Required work
a) In the thread on sums and products of algebraic numbers, what does the lemma in the reply state?
b) In the thread on sums and products of algebraic numbers, rewrite the passage starting with "I read somewhere" and going on through "algebraic over $E$.", changing "roots" to "zeros".
c) Decide whether each statement agrees with the thread on sums and products of algebraic numbers. Answer yes or no for each and quote the deciding words. (i) The asker wants an explicit way to construct the minimal polynomials of $ab$ and $a+b$. (ii) The asker understands why $g(x)$ lies in $F[x]$. (iii) The lemma applies when $F$ is an infinite extension of $E$.

#### Text ####

Sums and products of algebraic numbers 
How does one go about proving that the sums and products of two algebraic numbers over a field $F$ (say $a,b\in K$, where $K/F$ is a field extension) is also algebraic?

If we call $f_a$ and $f_b$ the min. poly's of $a$ and $b$, then I'm assuming the answer involves such polynomials. Perhaps looking at their roots in splitting fields for both of them? And finding a "big" splitting field, constructed from those two other ones? 

In particular, I'd like a way of explicitly constructing the minimal polynomials $\ f_{ab}$ of $ab$ and $f_{a+b}$ of $a+b$.  

I read somewhere that $g(x)=\Pi_j\Pi_i (x-\alpha_i\beta_j)$ works for $ab$, where the $\alpha_i$ and $\beta_j$ are the roots of $f_a$ and $f_b$, respectively, but I do not know why $g(x)\in F[x]$.  Similar remarks for $a+b$
 A: Lemma. If $F$ is a finite extension of $E$, and $a\in F$, then $a$ is algebraic over $E$.

#### Records shown ####

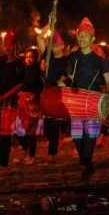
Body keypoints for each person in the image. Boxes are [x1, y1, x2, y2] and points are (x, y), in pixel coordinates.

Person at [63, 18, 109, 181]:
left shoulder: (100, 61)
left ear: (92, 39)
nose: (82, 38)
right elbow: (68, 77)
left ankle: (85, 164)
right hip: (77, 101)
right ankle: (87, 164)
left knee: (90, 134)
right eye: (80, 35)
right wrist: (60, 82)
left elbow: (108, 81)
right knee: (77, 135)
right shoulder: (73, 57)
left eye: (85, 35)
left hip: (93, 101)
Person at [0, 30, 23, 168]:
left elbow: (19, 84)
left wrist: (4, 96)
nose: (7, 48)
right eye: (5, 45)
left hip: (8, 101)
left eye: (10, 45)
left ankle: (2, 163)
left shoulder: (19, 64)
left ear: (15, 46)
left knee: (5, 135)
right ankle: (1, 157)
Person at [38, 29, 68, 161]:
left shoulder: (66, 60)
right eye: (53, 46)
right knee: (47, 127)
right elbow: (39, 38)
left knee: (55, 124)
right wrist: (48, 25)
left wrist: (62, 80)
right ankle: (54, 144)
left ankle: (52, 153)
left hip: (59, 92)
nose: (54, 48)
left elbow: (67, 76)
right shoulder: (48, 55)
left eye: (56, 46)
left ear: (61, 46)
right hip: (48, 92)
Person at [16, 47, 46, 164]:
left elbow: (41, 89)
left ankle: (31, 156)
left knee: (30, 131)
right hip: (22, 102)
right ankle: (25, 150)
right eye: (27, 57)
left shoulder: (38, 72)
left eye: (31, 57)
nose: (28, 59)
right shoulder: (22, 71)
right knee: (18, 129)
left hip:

####

Per-task answers
a) If $F$ is a finite extension of $E$ and $a\in F$, then $a$ is algebraic over $E$.

b)
I read somewhere that $g(x)=\Pi_j\Pi_i (x-\alpha_i\beta_j)$ works for $ab$, where the $\alpha_i$ and $\beta_j$ are the zeros of $f_a$ and $f_b$, respectively, but I do not know why $g(x)\in F[x]$.  Similar remarks for $a+b$
 A: Lemma. If $F$ is a finite extension of $E$, and $a\in F$, then $a$ is algebraic over $E$.

c)
(i) Yes: "I'd like a way of explicitly constructing the minimal polynomials $\ f_{ab}$ of $ab$ and $f_{a+b}$ of $a+b$."
(ii) No: "but I do not know why $g(x)\in F[x]$."
(iii) No: "If $F$ is a finite extension of $E$"